DATA:

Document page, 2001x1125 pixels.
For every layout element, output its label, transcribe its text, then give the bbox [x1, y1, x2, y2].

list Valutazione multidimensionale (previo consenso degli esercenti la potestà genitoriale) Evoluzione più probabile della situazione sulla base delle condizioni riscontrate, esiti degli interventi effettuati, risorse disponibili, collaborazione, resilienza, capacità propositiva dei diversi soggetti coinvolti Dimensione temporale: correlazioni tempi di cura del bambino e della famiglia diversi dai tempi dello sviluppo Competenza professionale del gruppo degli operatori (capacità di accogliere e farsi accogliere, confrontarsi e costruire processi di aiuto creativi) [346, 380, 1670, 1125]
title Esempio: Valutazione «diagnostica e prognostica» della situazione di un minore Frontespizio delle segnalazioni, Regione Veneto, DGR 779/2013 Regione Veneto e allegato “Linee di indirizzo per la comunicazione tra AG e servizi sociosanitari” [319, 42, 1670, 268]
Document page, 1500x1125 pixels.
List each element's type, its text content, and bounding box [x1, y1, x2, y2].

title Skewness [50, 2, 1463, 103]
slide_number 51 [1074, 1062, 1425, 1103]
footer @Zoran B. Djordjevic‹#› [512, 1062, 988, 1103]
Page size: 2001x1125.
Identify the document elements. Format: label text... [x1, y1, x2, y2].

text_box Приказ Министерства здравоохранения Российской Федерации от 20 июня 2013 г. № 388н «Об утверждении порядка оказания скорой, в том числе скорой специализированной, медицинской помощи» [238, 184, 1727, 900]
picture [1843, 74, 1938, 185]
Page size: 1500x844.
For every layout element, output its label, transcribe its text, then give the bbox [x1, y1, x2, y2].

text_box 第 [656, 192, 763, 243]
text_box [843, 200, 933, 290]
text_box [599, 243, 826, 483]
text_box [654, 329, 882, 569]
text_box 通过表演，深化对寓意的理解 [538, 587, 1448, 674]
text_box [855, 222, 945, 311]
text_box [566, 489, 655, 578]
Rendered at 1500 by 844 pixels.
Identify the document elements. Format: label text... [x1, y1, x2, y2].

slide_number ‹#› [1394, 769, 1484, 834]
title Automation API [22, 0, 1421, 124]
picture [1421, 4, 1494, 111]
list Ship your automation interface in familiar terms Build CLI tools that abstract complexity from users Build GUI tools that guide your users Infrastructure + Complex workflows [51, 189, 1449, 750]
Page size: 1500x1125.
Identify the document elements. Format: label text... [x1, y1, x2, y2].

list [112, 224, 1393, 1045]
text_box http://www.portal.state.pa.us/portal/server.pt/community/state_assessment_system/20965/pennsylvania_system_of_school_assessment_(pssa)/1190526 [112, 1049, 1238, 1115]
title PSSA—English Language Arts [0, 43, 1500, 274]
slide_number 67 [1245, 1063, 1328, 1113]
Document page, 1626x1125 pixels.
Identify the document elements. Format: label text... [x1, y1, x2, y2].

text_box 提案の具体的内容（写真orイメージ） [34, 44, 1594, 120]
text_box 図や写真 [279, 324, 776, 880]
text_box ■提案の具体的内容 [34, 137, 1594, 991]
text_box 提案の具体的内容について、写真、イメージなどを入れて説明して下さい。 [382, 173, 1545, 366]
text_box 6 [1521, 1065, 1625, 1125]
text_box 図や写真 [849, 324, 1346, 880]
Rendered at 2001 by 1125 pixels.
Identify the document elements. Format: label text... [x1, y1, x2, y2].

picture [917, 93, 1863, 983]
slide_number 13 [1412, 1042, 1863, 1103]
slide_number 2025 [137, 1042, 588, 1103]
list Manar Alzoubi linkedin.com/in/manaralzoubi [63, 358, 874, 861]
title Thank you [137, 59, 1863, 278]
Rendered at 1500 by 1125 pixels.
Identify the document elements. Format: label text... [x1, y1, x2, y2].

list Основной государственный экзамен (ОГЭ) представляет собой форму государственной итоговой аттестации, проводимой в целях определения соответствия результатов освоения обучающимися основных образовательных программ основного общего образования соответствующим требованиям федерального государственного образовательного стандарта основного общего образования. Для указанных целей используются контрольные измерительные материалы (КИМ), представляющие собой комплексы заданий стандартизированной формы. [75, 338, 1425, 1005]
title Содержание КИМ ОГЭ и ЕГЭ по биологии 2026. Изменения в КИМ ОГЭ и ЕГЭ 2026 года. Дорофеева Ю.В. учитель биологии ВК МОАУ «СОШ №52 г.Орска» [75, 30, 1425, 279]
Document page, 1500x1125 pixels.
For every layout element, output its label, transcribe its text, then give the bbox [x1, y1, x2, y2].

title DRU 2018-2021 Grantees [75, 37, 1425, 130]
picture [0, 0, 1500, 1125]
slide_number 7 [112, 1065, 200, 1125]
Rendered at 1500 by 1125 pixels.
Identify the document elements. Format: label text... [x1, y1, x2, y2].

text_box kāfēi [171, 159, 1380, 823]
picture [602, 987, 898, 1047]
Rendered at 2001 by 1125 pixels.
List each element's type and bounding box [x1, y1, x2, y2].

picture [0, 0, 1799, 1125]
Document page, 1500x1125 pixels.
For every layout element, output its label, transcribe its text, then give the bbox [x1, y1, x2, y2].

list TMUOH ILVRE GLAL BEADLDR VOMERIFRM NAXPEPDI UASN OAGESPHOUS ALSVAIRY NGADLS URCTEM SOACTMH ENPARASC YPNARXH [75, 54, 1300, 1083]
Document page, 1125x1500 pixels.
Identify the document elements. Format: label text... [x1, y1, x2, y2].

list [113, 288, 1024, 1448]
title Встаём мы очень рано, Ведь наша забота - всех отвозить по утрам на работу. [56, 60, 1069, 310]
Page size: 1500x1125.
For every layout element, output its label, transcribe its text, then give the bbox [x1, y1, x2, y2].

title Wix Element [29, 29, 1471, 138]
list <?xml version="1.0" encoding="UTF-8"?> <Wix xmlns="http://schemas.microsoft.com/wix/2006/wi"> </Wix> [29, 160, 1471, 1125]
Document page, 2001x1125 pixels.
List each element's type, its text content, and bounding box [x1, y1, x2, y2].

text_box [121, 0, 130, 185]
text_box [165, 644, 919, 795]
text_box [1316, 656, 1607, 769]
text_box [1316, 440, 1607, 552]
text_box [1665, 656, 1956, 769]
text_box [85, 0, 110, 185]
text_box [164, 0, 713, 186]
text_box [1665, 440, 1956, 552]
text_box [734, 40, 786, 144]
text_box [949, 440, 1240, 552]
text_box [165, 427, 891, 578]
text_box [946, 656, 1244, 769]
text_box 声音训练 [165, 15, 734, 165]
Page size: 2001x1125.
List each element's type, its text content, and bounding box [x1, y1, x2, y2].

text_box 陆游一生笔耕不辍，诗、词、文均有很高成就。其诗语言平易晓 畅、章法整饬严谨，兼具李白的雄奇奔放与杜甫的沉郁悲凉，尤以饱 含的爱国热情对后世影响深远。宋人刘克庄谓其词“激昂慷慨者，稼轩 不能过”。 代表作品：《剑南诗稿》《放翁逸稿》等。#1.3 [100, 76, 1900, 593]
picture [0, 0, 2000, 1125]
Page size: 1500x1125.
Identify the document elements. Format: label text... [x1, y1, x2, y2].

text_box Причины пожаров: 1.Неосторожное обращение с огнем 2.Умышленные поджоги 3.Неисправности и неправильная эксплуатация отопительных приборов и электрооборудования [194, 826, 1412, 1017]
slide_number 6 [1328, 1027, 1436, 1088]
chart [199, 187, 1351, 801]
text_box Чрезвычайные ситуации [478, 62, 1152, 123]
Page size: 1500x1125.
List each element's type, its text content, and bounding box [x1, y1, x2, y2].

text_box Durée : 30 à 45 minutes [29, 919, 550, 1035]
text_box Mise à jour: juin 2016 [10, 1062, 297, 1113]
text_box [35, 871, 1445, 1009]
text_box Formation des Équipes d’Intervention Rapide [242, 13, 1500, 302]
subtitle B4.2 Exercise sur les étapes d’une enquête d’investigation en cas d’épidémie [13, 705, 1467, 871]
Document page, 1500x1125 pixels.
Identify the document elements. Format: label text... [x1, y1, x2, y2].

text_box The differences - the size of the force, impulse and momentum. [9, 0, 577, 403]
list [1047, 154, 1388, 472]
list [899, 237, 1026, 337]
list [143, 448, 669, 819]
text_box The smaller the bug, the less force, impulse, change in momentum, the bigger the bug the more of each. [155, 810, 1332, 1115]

ACTIVITY:
Extract from the records above the lines from the one containing "text_box [654, 329, 882, 569]" to the one containing "Rendered at 1500 by 844 pixels.", both lines included, exactly as they appear and with nothing else.

RESULT OF THE EXERCISE:
text_box [654, 329, 882, 569]
text_box 通过表演，深化对寓意的理解 [538, 587, 1448, 674]
text_box [855, 222, 945, 311]
text_box [566, 489, 655, 578]
Rendered at 1500 by 844 pixels.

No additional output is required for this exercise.